[WHAT YOU WILL DO]:
Wherever the string "listed" appears in the entries below, return the line that holds it.

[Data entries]
——

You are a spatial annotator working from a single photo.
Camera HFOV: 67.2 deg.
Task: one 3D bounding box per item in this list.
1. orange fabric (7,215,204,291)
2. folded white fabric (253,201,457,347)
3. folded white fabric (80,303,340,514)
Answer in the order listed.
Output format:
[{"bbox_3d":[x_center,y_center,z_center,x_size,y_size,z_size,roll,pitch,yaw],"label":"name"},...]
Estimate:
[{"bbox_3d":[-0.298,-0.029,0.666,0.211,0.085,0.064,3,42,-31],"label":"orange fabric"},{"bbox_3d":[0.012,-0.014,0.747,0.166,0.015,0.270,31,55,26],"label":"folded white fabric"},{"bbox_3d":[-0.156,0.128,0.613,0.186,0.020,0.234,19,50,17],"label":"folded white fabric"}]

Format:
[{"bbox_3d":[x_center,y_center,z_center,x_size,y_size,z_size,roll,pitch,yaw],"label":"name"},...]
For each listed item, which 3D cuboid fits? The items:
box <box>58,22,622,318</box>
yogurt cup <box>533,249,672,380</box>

——

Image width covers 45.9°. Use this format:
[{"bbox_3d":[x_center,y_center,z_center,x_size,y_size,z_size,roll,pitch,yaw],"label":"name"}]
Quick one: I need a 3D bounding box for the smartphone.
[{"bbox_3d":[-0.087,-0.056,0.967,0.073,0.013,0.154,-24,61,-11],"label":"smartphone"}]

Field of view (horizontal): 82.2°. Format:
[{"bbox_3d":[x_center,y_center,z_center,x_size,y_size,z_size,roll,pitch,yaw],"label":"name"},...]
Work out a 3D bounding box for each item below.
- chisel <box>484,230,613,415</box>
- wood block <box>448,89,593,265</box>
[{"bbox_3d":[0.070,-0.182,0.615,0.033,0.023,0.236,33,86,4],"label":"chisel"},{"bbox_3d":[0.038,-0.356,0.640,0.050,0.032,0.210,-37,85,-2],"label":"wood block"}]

——

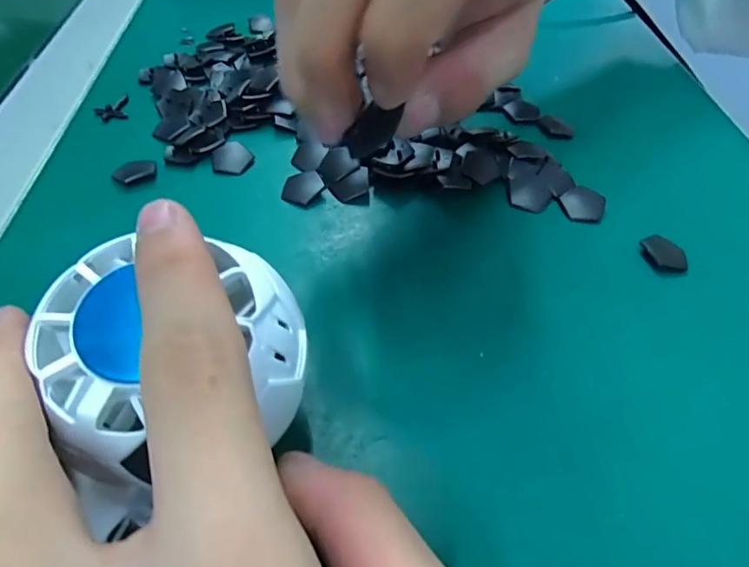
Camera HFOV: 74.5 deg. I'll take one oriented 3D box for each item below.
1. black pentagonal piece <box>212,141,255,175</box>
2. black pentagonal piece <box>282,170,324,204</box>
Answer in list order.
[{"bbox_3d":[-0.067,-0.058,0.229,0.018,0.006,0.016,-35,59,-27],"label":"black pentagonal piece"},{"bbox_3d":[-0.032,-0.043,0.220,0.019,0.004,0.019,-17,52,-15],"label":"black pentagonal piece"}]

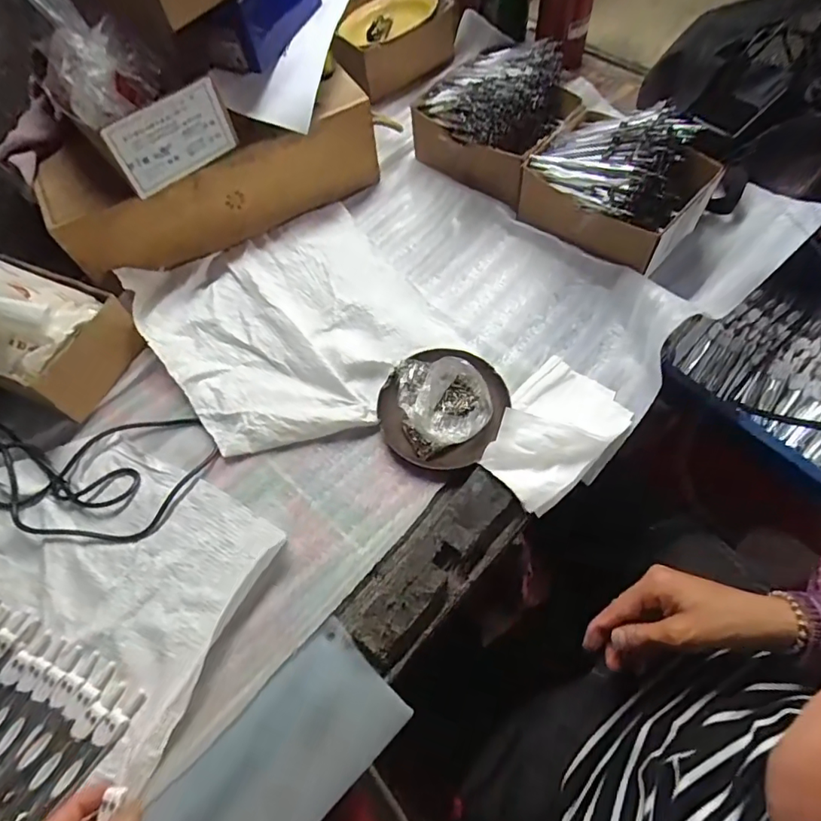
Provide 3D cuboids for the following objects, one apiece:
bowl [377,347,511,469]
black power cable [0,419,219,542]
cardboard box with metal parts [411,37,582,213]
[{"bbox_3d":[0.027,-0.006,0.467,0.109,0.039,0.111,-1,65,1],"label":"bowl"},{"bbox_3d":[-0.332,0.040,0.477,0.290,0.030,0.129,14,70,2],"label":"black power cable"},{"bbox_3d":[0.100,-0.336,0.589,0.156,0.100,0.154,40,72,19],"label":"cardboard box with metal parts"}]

——

[SOLUTION TO THIS TASK]:
Answer in the order listed.
For each listed item, which 3D cuboid fits? The items:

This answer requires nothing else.